▶ **Texto**
..............................

Opinión

Un coloso frágil

Modi es un nacionalista de casta baja y de innegable carisma que quiere llevar a su país a ocupar el lugar que cree que merece en el mundo por su historia, población y economía

El primer ministro de India, Narendra Modi

El primer ministro de India, Narendra Modi / EP

Narendra Modi ha tomado posesión esta semana (y van tres) como primer ministro de la India, la mayor democracia del mundo, tras unas elecciones que han durado dos meses para permitir votar a 970 millones de personas (finalmente ‘sólo’ lo han hecho 640 millones) que debían elegir entre 2.400 partidos en más de un millón de colegios electorales (a algunos las urnas llegaron a lomos de elefantes). Son cifras que marean. Modi es un nacionalista de casta baja y de innegable carisma que quiere llevar a su país a ocupar el lugar que cree que merece en el mundo por su historia, población y economía. Al igual que Xi y Putin, piensa que la India es un Estado-Civilización y que eso le coloca por encima de los demás países. Peligroso.

La India es un gigante: el país más poblado del mundo (1450 millones con una edad media de 28 años), la quinta economía del planeta (espera ser la tercera en 2029), y es una potencia nuclear y espacial con unas Fuerzas Armadas poderosas. Sobre esa base Modi propugna una política exterior firme que su población respalda pues el 72% cree que la cultura india es superior a las demás, el 88% apoya la entrada como miembro permanente en el Consejo de Seguridad de la ONU, y un porcentaje similar cree que también debe incorporarse al G-7. Lo mismo piensa el ministro de Asuntos Exteriores Jaishankar cuando afirma que «una política nacionalista produce una diplomacia nacionalista a la que el mundo tiene que acostumbrarse». Pues ya lo sabemos.

Pero India también tiene debilidades pues es un país muy desigual. Su PIB es solo de 3,5 billones de dólares (EE UU tiene 24 y China, 17), su renta per cápita apenas llega a 2.000 dólares, y el 1% más rico de la población acumula el 40% de la riqueza mientras que al 50% más pobre solo le llega el 3%. En 2022 ocupaba el puesto 180 sobre 180 países en el Environmental Performance Index por su paupérrimo cuidado del medio ambiente. Sin embargo, lo peor es, como dice Arundhati Roy, que «la democracia india está siendo desmontada sistemáticamente» porque Modi la está convirtiendo en «un Estado hindú teocrático y corporativo». E igual piensa Sami Nair cuando afirma que Modi «está poniendo en peligro el legado democrático que dejó Gandhi» y eso es muy preocupante.

..............................

Elementos guardados:
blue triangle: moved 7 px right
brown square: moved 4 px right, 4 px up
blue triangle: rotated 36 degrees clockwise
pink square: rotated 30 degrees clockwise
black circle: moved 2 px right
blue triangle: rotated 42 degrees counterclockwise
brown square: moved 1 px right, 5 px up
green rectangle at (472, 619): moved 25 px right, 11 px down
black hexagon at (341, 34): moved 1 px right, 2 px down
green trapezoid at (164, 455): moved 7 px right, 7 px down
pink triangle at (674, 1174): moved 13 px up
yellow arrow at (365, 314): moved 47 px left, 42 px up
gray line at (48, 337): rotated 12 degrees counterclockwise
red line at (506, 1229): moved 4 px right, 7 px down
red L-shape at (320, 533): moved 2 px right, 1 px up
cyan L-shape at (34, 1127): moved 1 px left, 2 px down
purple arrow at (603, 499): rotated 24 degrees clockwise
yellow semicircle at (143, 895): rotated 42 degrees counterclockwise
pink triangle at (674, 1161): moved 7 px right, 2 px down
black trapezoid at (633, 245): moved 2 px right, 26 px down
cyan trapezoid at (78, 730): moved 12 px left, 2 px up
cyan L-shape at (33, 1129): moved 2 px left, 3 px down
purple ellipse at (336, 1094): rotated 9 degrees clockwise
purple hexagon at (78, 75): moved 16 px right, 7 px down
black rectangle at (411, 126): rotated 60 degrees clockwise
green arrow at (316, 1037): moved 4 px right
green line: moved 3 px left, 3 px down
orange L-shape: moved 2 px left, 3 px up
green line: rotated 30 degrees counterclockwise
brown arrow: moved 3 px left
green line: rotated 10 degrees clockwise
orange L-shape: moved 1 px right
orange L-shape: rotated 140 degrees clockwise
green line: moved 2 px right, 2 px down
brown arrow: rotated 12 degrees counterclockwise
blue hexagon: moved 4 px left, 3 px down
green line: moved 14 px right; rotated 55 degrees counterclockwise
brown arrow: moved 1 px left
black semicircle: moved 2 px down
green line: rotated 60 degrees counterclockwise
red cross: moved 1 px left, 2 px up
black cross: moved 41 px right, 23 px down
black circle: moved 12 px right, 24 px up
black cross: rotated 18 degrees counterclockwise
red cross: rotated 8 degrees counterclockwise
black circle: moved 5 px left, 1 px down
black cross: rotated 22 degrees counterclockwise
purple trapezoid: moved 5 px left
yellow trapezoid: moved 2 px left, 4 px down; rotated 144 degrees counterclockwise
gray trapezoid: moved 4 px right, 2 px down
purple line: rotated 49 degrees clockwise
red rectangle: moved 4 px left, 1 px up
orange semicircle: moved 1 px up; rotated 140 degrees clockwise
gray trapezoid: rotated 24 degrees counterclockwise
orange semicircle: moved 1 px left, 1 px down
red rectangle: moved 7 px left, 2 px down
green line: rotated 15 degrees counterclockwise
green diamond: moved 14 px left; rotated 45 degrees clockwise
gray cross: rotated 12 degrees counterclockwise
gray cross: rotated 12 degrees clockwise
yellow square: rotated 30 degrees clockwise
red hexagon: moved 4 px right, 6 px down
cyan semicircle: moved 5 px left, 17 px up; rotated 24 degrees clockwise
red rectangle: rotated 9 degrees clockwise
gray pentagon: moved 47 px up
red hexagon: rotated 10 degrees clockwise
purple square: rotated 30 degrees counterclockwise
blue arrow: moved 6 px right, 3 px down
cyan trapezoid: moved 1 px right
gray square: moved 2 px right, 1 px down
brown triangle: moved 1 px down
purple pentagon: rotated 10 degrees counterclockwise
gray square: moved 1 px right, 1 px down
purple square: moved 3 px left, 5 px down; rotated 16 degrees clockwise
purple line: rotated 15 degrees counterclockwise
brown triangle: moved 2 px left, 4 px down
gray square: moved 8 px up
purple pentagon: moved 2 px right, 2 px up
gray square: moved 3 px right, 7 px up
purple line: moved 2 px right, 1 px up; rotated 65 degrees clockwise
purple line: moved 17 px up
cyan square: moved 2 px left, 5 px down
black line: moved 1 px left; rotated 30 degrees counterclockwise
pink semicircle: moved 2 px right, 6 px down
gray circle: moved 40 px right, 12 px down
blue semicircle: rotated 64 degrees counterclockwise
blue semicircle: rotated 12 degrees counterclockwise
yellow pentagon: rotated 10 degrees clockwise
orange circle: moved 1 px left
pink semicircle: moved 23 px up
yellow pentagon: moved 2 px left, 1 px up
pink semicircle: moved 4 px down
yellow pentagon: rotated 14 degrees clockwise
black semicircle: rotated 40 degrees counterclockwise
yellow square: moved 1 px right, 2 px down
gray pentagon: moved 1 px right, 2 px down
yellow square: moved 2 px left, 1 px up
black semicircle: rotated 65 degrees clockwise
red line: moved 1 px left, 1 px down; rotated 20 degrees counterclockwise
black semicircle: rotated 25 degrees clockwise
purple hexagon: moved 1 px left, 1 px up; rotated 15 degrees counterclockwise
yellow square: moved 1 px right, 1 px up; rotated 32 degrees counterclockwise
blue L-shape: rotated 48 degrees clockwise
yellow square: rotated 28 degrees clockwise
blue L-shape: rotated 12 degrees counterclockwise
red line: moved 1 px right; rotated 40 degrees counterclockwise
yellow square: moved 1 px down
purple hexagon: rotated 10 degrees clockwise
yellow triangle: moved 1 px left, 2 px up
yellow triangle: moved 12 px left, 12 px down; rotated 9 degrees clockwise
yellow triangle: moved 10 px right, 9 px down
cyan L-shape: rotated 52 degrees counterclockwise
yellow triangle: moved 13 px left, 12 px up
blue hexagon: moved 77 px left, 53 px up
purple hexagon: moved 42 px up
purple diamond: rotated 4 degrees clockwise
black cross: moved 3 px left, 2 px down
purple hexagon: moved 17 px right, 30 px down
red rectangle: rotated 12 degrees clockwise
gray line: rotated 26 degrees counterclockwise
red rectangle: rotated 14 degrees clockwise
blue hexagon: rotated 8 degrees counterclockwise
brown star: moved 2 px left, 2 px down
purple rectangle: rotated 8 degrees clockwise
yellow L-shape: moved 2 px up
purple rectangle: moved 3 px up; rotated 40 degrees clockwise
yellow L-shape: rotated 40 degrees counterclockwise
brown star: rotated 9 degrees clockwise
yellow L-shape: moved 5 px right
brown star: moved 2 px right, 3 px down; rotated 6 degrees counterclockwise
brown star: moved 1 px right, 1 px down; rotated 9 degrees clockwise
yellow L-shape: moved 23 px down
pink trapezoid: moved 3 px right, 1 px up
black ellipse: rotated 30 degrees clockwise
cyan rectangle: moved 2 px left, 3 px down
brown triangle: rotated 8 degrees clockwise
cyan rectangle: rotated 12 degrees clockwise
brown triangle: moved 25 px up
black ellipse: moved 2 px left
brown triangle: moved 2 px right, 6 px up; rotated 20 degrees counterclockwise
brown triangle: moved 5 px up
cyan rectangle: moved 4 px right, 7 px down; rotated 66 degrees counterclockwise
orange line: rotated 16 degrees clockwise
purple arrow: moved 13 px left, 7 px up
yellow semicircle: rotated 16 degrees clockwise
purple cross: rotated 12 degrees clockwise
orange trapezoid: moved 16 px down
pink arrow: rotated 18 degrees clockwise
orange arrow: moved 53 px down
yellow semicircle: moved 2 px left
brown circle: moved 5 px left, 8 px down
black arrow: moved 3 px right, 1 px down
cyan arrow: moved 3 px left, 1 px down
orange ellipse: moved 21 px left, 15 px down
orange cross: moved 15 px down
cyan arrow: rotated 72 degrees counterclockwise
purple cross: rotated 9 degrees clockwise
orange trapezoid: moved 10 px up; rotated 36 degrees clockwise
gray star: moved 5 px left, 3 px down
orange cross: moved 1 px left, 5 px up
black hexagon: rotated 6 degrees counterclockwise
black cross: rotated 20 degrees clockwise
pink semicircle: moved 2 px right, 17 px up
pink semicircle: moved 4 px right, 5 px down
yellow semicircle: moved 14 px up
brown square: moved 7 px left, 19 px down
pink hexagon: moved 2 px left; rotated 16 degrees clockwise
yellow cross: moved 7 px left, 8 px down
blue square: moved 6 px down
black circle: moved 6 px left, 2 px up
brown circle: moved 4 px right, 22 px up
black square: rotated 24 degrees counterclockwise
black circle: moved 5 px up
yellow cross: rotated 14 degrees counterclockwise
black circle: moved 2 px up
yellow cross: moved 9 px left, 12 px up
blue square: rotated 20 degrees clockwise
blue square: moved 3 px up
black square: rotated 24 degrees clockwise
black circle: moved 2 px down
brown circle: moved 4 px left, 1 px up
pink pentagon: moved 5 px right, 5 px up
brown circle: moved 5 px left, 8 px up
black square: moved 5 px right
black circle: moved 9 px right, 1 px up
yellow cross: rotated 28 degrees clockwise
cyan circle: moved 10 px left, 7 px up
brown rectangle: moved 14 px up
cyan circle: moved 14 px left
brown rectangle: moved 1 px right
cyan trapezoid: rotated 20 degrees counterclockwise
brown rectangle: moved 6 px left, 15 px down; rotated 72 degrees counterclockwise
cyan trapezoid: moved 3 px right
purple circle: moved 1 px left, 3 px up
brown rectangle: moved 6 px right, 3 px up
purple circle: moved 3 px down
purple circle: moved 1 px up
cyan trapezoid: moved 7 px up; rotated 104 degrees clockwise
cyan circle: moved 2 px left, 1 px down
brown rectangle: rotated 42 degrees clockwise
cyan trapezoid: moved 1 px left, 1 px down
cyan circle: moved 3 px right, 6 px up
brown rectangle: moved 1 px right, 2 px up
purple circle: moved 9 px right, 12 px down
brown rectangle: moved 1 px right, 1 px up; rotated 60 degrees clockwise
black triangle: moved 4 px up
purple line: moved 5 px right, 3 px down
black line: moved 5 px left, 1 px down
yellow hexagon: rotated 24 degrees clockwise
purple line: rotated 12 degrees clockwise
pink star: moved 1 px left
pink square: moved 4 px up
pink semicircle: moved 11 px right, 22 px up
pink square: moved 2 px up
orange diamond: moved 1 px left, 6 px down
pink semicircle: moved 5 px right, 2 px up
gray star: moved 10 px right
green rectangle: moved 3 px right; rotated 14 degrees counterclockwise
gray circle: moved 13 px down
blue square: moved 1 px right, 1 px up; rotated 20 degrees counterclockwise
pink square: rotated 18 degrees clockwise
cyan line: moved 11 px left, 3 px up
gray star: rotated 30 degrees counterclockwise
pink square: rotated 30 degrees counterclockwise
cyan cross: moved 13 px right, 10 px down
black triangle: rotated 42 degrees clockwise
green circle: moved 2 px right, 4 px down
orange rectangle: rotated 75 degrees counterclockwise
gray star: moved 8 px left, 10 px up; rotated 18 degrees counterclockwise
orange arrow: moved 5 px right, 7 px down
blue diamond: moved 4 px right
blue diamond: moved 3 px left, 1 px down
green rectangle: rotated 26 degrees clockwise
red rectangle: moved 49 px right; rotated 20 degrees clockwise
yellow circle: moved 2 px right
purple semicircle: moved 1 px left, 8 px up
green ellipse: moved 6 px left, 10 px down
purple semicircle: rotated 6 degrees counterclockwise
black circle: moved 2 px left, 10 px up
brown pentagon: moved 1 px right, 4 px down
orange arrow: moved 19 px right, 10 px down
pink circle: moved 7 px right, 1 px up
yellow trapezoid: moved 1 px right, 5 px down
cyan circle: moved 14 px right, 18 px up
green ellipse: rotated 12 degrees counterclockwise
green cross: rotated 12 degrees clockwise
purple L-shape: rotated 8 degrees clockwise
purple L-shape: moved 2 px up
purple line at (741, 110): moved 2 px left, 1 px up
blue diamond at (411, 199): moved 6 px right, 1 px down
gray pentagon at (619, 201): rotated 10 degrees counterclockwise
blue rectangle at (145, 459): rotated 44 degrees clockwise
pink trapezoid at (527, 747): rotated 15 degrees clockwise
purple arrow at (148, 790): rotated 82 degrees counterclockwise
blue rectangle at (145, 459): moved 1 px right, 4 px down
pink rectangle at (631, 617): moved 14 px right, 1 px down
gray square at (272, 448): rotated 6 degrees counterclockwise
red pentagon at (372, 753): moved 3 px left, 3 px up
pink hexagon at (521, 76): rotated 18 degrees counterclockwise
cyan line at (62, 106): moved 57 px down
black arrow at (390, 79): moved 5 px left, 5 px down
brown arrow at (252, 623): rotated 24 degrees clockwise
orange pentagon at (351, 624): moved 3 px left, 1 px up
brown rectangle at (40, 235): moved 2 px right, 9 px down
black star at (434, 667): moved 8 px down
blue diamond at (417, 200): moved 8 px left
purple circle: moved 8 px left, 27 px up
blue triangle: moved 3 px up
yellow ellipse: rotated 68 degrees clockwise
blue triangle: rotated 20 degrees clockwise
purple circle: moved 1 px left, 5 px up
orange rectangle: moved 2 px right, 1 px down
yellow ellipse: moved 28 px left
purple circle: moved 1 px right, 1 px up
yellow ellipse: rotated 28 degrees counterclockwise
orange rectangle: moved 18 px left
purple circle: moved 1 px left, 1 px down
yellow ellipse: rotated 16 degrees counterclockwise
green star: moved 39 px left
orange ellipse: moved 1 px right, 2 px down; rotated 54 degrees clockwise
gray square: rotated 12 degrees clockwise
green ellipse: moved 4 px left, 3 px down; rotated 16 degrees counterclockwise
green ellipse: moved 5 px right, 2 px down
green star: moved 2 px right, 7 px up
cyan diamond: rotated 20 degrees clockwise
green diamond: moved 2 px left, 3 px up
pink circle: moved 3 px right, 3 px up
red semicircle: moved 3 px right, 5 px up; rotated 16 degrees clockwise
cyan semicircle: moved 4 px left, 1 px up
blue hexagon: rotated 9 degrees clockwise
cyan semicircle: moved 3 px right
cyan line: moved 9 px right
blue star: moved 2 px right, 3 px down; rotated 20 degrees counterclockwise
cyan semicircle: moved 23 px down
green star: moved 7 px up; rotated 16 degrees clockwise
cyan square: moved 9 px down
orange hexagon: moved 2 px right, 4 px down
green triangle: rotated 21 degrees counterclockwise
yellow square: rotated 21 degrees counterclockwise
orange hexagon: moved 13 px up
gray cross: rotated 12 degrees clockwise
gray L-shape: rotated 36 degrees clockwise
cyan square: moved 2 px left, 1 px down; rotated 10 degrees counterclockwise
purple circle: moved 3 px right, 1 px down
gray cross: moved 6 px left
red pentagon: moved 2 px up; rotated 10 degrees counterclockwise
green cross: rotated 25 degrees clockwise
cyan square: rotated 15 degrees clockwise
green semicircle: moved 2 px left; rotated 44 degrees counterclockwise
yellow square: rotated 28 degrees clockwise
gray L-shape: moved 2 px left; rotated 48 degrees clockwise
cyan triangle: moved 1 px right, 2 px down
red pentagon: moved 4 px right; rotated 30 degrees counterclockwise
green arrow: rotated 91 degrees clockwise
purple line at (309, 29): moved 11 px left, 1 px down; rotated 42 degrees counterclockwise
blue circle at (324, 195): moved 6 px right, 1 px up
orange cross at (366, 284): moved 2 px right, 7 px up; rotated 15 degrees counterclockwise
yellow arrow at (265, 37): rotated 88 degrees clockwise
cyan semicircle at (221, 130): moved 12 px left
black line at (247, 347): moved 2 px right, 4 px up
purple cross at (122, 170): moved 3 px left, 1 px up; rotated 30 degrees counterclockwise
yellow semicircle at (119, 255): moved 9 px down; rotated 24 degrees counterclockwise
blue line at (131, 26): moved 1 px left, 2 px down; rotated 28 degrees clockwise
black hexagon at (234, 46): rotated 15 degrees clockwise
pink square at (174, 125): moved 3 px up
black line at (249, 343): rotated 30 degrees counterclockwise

..............................

Devuelve literalmente el fragmento del artículo sobre Modi que va desde "El primer ministro de India, Narendra Modi /" hasta "demás países. Peligroso.", ambos incluidos. El listado constituye un material aparte, sin relación con el texto.

▶ **Respuesta**
El primer ministro de India, Narendra Modi / EP

Narendra Modi ha tomado posesión esta semana (y van tres) como primer ministro de la India, la mayor democracia del mundo, tras unas elecciones que han durado dos meses para permitir votar a 970 millones de personas (finalmente ‘sólo’ lo han hecho 640 millones) que debían elegir entre 2.400 partidos en más de un millón de colegios electorales (a algunos las urnas llegaron a lomos de elefantes). Son cifras que marean. Modi es un nacionalista de casta baja y de innegable carisma que quiere llevar a su país a ocupar el lugar que cree que merece en el mundo por su historia, población y economía. Al igual que Xi y Putin, piensa que la India es un Estado-Civilización y que eso le coloca por encima de los demás países. Peligroso.